Your initial assignment was in the optical department?
Yes, it was. That department was where they made designs of optical systems for surveying equipment and microscopes. I was assigned to design lenses there. I waited for some time, and then received my first job, which was to increase the functions of measurement software applied for use with a 3D coordinate measuring machine — which Nikon imported for marketing in Japan. Thus, my first project at Nikon had no relation to optics.
Your achievements are many, including the development of automatic lens designing software — most frequently used at Nikon.
The automatic lens designing software, employing the rank-down method, acquired quite a good reputation, and became the software most regularly used at Nikon. Other software I developed for Nikon includes those for camera AF optical system design, magneto-optical-disk signal analysis, waveguide* device analysis and near-field optical-microscope signal analysis.
Your developments attracted quite a lot of attention.
The mode interference microscope, which we developed by applying a waveguide, was selected as a Noteworthy Invention by the Science and Technology Agency (now, the Ministry of Education, Culture, Sports, Science and Technology). In addition, the development of nonlinear multiplex exposure design for IC steppers was featured on the front page of the Nikkan Kogyo Shimbun. This was quite a happy surprise.
- *Waveguide: An optical transmission path created by using materials having certain optical characteristics.
Research meetings at the University of Tokyo greatly stimulated the desire to study and learn.
Did you study optics, particularly optical engineering, at your university?
I studied nuclear physics at my university. I started the study of optics after I joined Nikon. Several years later, I also joined the Tuesday Seminar, which exerted a great influence over me at the time.
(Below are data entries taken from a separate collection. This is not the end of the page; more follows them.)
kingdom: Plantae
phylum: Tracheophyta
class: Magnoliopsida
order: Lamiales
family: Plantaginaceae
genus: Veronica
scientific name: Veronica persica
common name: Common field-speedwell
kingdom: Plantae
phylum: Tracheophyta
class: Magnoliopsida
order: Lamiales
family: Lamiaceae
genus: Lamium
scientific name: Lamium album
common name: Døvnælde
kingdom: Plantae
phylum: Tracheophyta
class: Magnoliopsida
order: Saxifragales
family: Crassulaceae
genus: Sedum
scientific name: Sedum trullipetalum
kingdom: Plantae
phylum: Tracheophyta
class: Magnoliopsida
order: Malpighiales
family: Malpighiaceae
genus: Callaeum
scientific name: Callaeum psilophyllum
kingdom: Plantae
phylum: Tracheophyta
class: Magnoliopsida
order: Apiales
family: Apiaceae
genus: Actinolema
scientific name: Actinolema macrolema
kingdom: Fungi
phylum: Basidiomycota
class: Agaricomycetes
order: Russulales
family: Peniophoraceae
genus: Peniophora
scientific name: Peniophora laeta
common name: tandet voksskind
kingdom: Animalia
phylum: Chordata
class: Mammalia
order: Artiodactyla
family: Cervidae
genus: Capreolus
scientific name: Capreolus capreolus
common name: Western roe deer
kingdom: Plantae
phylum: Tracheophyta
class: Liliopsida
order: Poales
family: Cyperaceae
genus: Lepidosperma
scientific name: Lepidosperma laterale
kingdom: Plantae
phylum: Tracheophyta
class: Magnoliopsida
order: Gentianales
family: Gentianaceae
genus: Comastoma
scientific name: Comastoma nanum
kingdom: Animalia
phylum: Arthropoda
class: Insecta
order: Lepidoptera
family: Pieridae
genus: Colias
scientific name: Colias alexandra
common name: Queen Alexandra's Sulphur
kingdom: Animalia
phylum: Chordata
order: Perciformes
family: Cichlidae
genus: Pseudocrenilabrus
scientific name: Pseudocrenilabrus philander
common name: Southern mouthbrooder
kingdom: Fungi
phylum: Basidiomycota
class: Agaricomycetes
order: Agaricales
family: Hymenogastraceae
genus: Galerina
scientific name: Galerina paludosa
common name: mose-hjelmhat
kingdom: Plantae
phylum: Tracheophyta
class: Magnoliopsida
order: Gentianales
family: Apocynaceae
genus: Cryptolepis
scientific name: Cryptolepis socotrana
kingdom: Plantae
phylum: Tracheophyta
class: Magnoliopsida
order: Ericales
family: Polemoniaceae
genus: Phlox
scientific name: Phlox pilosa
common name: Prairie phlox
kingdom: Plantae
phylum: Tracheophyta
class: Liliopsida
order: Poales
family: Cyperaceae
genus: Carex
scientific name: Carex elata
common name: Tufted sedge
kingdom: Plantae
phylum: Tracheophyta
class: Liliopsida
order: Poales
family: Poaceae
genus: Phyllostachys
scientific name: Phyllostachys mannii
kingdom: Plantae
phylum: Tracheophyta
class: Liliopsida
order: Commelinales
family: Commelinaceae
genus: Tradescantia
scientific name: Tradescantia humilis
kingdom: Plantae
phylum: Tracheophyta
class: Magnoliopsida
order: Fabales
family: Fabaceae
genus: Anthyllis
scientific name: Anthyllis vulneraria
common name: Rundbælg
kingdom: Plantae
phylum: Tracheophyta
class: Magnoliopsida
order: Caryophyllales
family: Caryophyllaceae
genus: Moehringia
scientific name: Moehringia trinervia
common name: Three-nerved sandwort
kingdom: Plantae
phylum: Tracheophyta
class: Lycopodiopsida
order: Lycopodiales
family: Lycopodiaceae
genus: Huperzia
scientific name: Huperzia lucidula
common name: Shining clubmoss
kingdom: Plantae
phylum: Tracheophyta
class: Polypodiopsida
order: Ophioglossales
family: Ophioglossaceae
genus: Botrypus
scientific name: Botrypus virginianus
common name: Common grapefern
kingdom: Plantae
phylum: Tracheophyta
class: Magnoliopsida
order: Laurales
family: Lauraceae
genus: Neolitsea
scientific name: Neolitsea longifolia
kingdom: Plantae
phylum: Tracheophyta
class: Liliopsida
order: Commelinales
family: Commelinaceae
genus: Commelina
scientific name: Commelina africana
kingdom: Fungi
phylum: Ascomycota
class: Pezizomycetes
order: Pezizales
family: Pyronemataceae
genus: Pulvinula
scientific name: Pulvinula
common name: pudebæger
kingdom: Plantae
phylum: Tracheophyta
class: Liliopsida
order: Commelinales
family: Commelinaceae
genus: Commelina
Participants were asked to give a lecture about their own area of expertise every Tuesday.
What impression did this make on you?
I was surprised to hear the very high-level questions that members asked.
The topic of the day would often be about something they’d heard of for the first time that day, but they grasped the essence in a short time and asked precise questions. I was extremely impressed with the intelligence of the questions. I remember that I studied hard back at home so I would be able to follow the topics of the meetings.